Tuesday, May 22, 2012

Free Speech, rights and rights

It continually amazes me that so many people, often those in the media, in academia, definitely in government, and down the street, have so little idea of what the Bill of Rights is about, and what the difference is between a right and entitlement.

Sorry Joel, but I can't resist.

Today I heard some guy on the radio discussing whether a private company which fires a person because of comments posted on facebook has violated that person's 1st amendment right to free speech. I'd say that unless an employment contract which precluded such termination was in effect, then no, they violated nothing. We are assuming no libel or slander is involved.

Technically, I suppose it would be freedom of the press since we are dealing with the written word. But this scenario has nothing to do with the Bill of Rights.
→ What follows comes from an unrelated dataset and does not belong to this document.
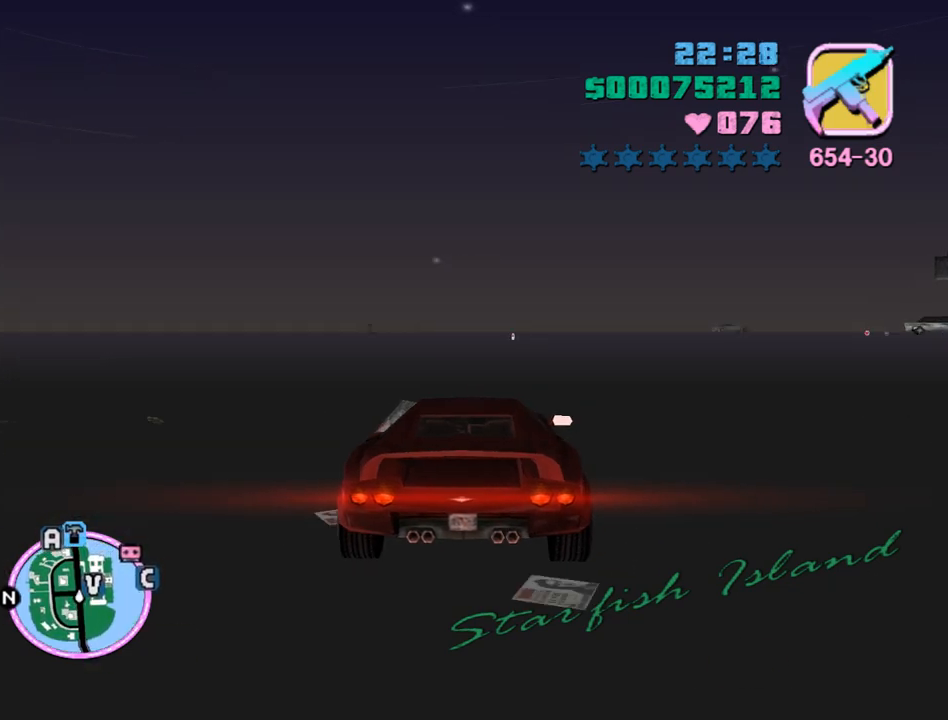
{"keys": ["w"], "mouse": [], "events": [[133, "d", "down"], [200, "d", "up"]]}
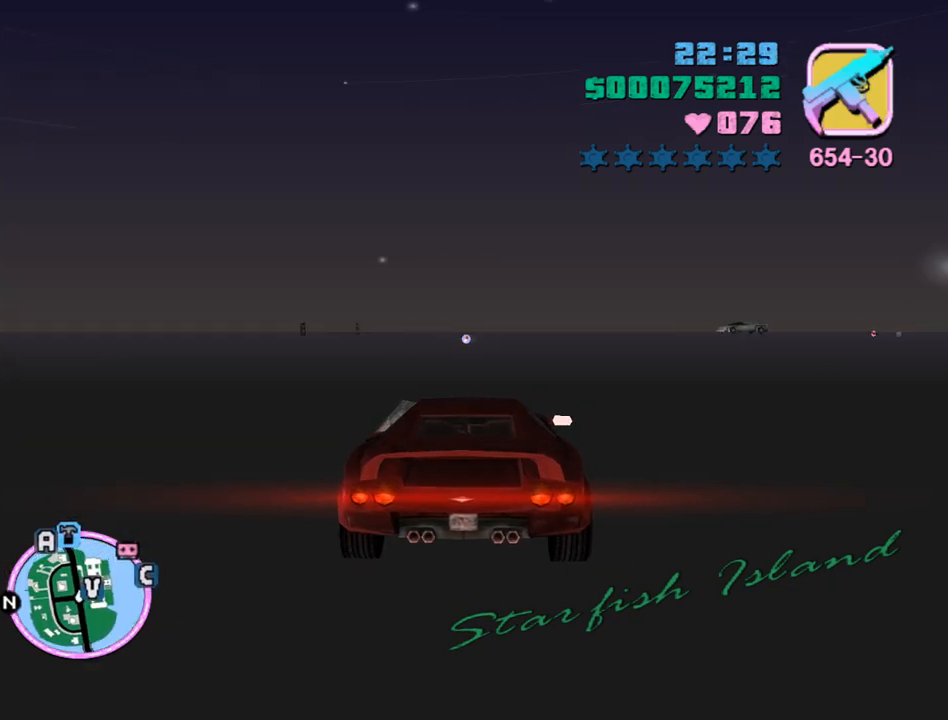
{"keys": ["d", "s"], "mouse": [], "events": [[33, "w", "up"], [200, "s", "down"], [500, "d", "down"]]}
A pe3rson is free to express himself, and others are free to fire him if the choose. People can quit their job over something the owner says or writes if they choose.

It matters not whether an employer is fair, it is his/her right to decline the person's services for whatever reason. Why do people stretch it to involve freedom of speech? or press?
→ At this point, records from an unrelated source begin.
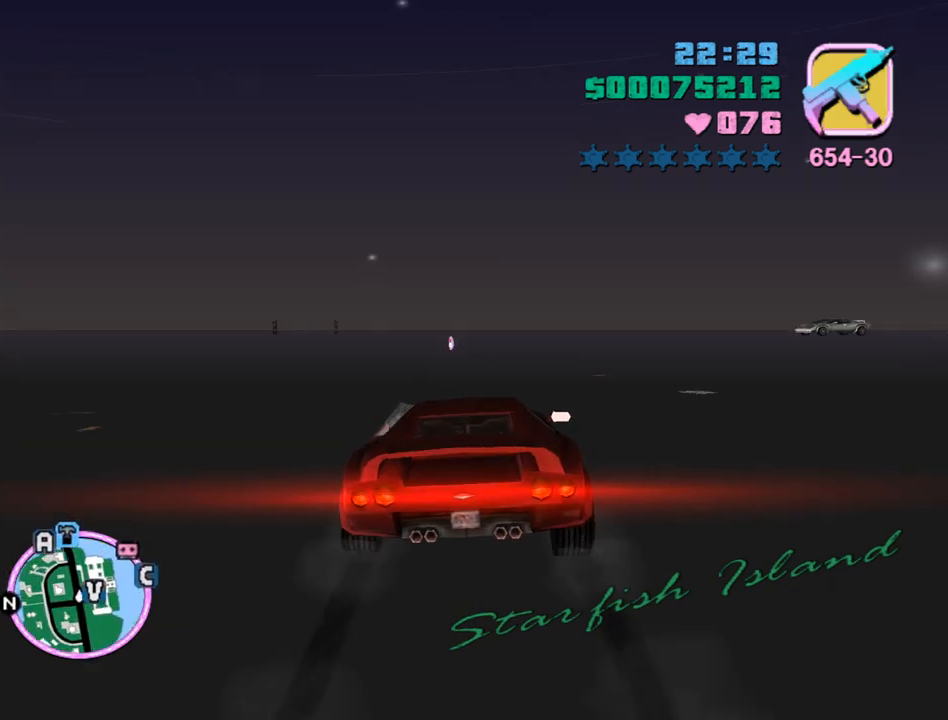
{"keys": ["d", "s"], "mouse": [], "events": [[233, "s", "up"], [467, "s", "down"]]}
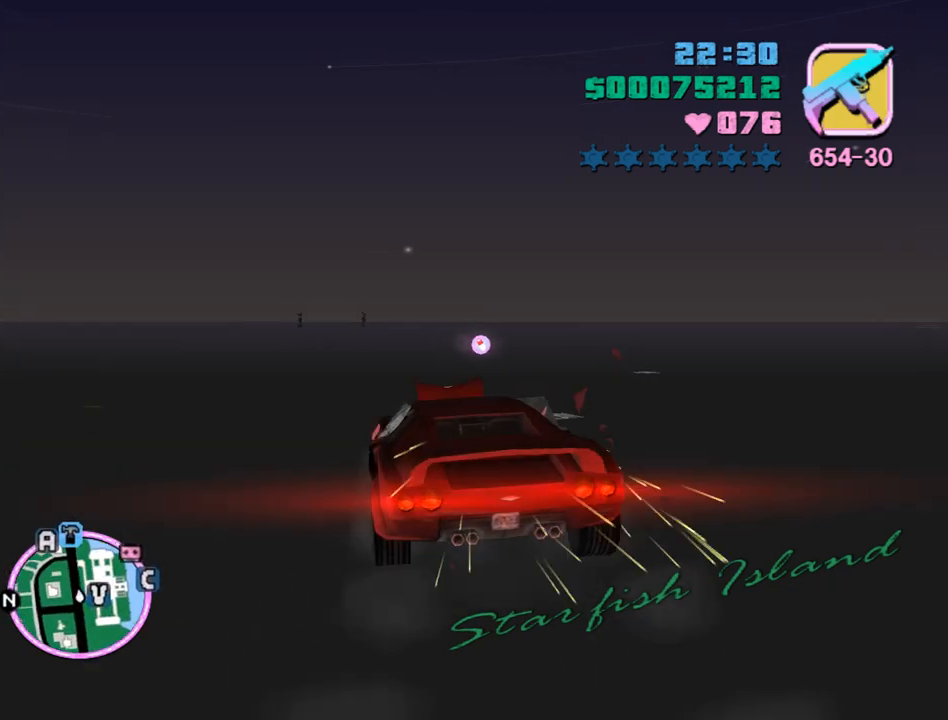
{"keys": ["s"], "mouse": [], "events": [[367, "d", "up"]]}
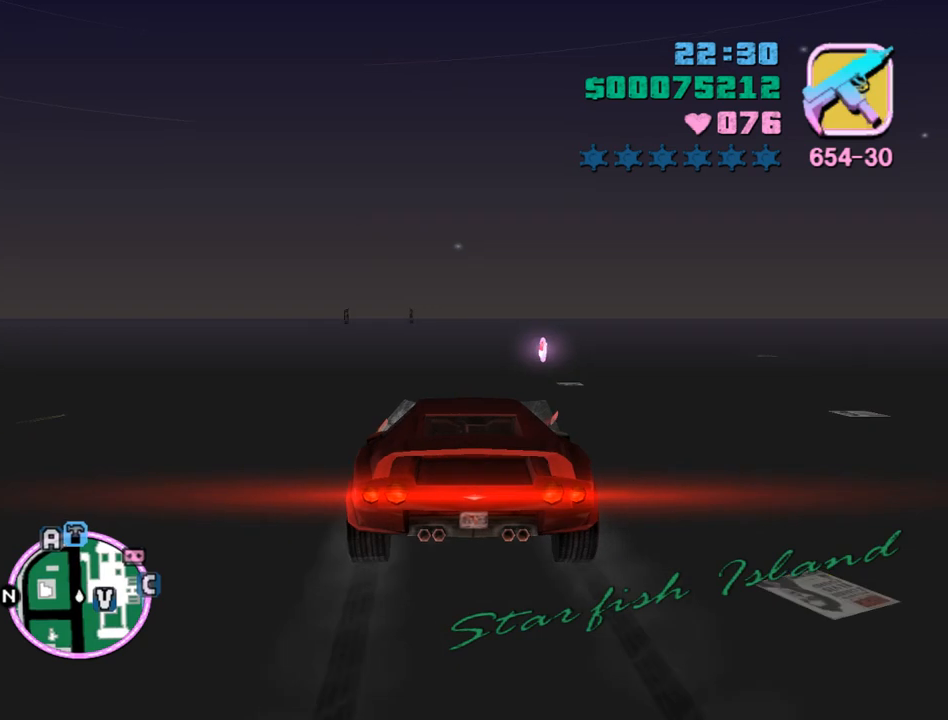
{"keys": ["s"], "mouse": [], "events": [[33, "f", "down"], [33, "return", "down"], [333, "f", "up"], [333, "return", "up"]]}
The government cannot punish you for criticizing it, but people can refuse to do business with you, withhold friendship, etc. Being fired because you talked shop on facebook may be a poor reason, depending upon circumstances of the incident, but freedom of speech and press are not relevant to this kind case.

Talk show hosts are often limited in the scope of their reasoning abilities. The professor who called in was equally wrong in his assessment. Denying the employer's rights in the name of the 1st Amendment is a risky road to follow. Next thing you know the employee's right to quit will be in jeopardy.

By the reasoning I heard from these people, the government being forbidden to establish a state religion would apply to any group. so no religion could be established, and a religious school would be forbidden from exposing its students to that religion or any other.

The state cannot abridge speech or press, but your friends and employers can react to your expression. The state can't establish a religion, but you or the lady down the street can.

It seems clear enough to me. The confusion over it is nuts and will eventually lead to narrower rights and liberty, not more.

The Battle With Worthless Worry

The list of things of which we know very little, but think we should have a strong opinion, is lengthy. OJ, for example. I wasn't there and it was a circus. I still can't say I know what happened. Now someone has a book out claiming his deranged son did it. Why should I care or even give it a second thought?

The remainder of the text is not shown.